(Before-and-after change data)
-----
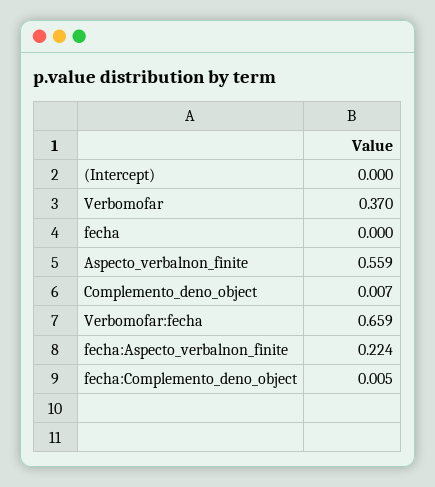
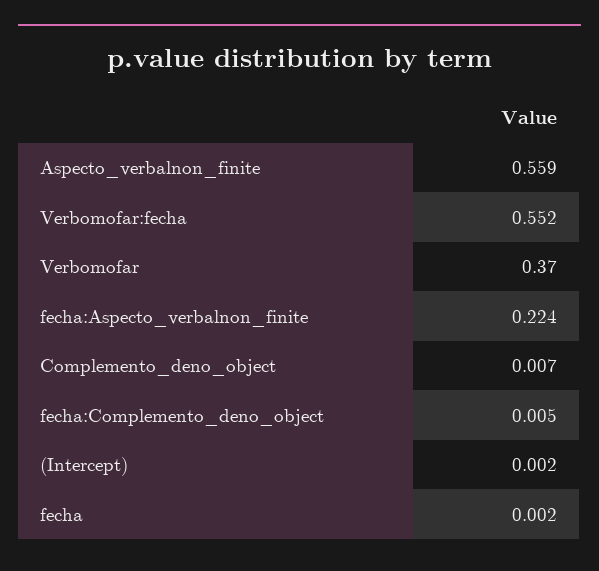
  {
-   "(Intercept)": 0,
+   "(Intercept)": 0.002,
    "Verbomofar": 0.37,
-   "fecha": 0,
+   "fecha": 0.002,
    "Aspecto_verbalnon_finite": 0.559,
    "Complemento_deno_object": 0.007,
-   "Verbomofar:fecha": 0.659,
+   "Verbomofar:fecha": 0.552,
    "fecha:Aspecto_verbalnon_finite": 0.224,
    "fecha:Complemento_deno_object": 0.005
  }

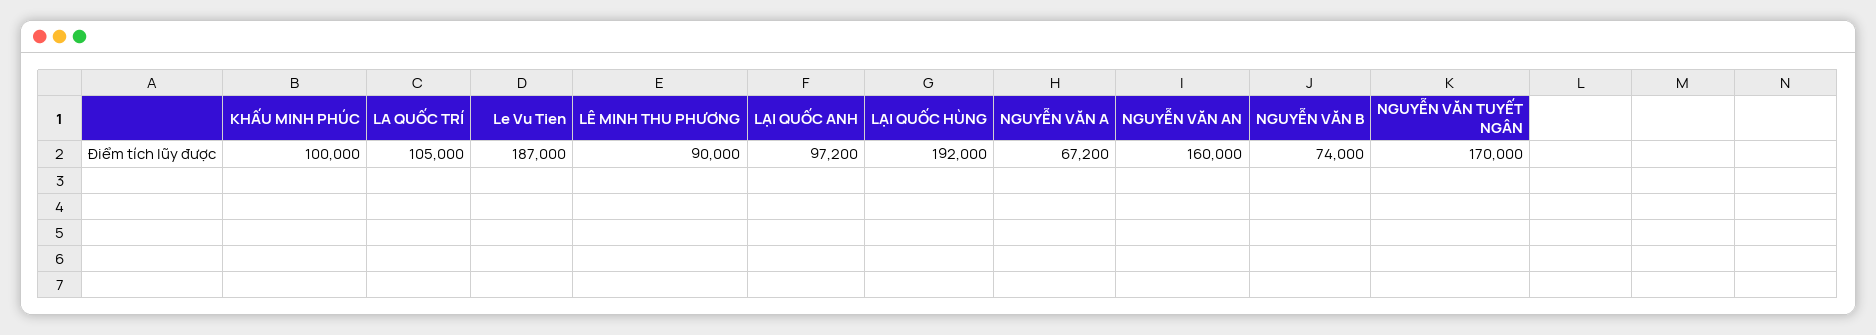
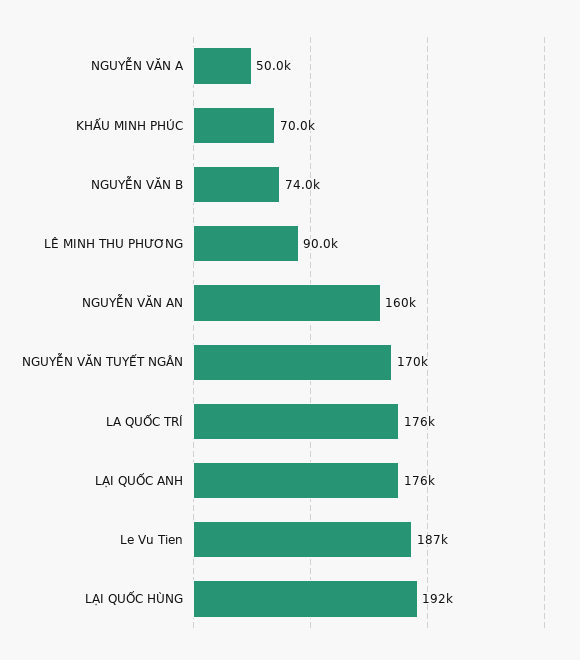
  {
-   "KHẤU MINH PHÚC": 100000,
+   "KHẤU MINH PHÚC": 70000,
-   "LA QUỐC TRÍ": 105000,
+   "LA QUỐC TRÍ": 176000,
    "Le Vu Tien": 187000,
    "LÊ MINH THU PHƯƠNG": 90000,
-   "LẠI QUỐC ANH": 97200,
+   "LẠI QUỐC ANH": 176000,
    "LẠI QUỐC HÙNG": 192000,
-   "NGUYỄN VĂN A": 67200,
+   "NGUYỄN VĂN A": 50000,
    "NGUYỄN VĂN AN": 160000,
    "NGUYỄN VĂN B": 74000,
    "NGUYỄN VĂN TUYẾT NGÂN": 170000
  }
-----
Try it:
Print each entry above exactly. The pictures should not be printed.

Problem solution:
  {
-   "(Intercept)": 0,
+   "(Intercept)": 0.002,
    "Verbomofar": 0.37,
-   "fecha": 0,
+   "fecha": 0.002,
    "Aspecto_verbalnon_finite": 0.559,
    "Complemento_deno_object": 0.007,
-   "Verbomofar:fecha": 0.659,
+   "Verbomofar:fecha": 0.552,
    "fecha:Aspecto_verbalnon_finite": 0.224,
    "fecha:Complemento_deno_object": 0.005
  }

  {
-   "KHẤU MINH PHÚC": 100000,
+   "KHẤU MINH PHÚC": 70000,
-   "LA QUỐC TRÍ": 105000,
+   "LA QUỐC TRÍ": 176000,
    "Le Vu Tien": 187000,
    "LÊ MINH THU PHƯƠNG": 90000,
-   "LẠI QUỐC ANH": 97200,
+   "LẠI QUỐC ANH": 176000,
    "LẠI QUỐC HÙNG": 192000,
-   "NGUYỄN VĂN A": 67200,
+   "NGUYỄN VĂN A": 50000,
    "NGUYỄN VĂN AN": 160000,
    "NGUYỄN VĂN B": 74000,
    "NGUYỄN VĂN TUYẾT NGÂN": 170000
  }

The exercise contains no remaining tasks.